Source records:
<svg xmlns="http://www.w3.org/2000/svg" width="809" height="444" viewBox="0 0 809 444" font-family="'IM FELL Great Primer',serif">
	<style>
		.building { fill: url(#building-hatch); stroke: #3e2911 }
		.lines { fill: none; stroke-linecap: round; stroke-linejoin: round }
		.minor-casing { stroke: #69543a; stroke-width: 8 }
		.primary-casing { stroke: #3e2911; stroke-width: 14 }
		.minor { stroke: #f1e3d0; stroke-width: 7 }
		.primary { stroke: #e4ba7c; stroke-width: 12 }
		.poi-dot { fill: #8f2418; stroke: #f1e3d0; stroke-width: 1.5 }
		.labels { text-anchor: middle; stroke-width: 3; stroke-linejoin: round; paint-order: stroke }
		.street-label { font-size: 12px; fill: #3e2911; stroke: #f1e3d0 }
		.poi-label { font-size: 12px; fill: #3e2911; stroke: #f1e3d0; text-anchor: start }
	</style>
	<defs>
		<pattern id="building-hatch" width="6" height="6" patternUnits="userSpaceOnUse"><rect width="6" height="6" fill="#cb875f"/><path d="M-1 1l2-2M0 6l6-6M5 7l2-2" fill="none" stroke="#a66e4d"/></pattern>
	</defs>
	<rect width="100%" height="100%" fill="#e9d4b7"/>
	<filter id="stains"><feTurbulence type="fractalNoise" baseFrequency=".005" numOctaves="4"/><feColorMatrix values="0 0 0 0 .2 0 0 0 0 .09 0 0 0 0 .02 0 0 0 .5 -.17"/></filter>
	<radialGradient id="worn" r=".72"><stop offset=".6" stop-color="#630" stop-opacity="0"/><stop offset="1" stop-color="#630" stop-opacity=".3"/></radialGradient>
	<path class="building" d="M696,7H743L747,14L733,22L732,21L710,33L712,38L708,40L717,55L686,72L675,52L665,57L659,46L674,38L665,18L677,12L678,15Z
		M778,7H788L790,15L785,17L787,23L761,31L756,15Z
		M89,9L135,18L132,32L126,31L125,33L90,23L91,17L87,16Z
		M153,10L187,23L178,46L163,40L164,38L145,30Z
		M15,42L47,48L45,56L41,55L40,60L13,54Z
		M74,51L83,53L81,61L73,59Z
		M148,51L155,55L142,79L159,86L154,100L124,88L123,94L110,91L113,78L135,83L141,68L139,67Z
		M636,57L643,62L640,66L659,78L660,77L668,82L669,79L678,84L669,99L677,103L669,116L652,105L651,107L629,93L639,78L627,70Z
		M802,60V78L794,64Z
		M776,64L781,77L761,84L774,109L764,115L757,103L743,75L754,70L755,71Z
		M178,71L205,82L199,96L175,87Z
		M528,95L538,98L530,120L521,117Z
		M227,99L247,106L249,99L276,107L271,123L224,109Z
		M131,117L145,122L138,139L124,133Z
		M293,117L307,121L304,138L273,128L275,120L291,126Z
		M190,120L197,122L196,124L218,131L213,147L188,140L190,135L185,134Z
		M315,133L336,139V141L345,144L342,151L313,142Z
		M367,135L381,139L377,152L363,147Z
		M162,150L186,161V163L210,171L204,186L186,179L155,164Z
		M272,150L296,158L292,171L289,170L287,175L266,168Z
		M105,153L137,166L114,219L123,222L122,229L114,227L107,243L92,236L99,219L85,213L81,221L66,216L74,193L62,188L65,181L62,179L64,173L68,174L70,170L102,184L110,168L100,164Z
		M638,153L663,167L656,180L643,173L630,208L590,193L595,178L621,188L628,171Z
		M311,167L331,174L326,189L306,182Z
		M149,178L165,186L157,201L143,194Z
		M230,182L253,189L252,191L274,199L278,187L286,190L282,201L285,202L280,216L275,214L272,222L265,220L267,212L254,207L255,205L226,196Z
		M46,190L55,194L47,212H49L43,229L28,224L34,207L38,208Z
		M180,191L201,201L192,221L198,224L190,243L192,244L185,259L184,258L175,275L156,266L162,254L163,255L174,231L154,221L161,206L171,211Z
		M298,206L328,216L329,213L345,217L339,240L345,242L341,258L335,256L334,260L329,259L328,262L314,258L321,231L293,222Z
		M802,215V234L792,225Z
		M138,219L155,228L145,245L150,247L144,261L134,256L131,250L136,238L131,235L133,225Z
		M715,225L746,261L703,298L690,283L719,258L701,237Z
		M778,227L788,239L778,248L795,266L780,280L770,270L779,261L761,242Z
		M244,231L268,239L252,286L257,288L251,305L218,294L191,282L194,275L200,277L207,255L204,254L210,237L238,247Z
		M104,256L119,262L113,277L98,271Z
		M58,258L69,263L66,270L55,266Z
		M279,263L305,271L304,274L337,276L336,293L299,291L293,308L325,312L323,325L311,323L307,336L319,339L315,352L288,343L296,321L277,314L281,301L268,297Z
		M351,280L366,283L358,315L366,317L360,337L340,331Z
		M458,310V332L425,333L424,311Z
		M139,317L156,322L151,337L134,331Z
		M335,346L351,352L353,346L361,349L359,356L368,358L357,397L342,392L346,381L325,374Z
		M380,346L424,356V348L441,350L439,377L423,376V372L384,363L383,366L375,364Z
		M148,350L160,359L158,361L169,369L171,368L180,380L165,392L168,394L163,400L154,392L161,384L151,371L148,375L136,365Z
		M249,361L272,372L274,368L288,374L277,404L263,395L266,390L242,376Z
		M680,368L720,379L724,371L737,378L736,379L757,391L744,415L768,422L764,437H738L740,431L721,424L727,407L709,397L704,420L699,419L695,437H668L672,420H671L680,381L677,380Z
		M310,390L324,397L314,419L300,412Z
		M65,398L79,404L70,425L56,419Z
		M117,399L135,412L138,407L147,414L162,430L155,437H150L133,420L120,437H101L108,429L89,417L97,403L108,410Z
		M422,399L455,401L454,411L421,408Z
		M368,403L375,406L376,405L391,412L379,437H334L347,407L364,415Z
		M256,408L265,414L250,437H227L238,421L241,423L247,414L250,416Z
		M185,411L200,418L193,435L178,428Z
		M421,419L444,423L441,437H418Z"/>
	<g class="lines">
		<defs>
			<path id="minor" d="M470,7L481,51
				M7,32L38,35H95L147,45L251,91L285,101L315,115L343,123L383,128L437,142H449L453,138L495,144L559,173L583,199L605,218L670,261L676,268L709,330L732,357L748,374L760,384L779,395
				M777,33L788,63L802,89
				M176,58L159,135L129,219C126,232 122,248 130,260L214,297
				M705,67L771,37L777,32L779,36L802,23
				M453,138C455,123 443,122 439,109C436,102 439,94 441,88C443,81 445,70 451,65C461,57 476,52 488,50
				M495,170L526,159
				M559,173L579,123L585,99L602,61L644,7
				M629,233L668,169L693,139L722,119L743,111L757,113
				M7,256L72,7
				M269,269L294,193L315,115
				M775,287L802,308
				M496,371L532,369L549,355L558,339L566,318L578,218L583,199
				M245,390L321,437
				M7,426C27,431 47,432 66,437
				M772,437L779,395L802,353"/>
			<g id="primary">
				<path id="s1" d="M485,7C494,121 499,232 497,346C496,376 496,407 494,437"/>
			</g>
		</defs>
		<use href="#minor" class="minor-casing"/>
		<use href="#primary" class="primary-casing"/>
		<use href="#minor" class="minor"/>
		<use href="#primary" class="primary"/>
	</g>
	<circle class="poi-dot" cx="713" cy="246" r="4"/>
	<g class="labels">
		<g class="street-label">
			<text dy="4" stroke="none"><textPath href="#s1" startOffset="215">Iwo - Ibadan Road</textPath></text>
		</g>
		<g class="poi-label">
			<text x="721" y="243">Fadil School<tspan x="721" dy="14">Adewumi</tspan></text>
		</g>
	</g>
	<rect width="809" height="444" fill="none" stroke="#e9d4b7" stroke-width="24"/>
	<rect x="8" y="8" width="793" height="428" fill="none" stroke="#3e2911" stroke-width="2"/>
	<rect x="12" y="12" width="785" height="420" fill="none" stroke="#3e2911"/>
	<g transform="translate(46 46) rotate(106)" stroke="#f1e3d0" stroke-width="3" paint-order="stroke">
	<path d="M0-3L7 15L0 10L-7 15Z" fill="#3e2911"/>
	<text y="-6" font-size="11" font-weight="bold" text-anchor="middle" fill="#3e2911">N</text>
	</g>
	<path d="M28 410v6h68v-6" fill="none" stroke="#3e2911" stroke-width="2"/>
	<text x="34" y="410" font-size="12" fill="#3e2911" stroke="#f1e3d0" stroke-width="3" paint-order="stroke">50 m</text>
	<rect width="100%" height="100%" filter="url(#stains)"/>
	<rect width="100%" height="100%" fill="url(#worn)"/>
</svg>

What to work on:
From the records above, repeat exactly the lines from the one with "M131,117L145,122L138,139L124,133Z" through the one with "M367,135L381,139L377,152L363,147Z", both included.

Task output:
		M131,117L145,122L138,139L124,133Z
		M293,117L307,121L304,138L273,128L275,120L291,126Z
		M190,120L197,122L196,124L218,131L213,147L188,140L190,135L185,134Z
		M315,133L336,139V141L345,144L342,151L313,142Z
		M367,135L381,139L377,152L363,147Z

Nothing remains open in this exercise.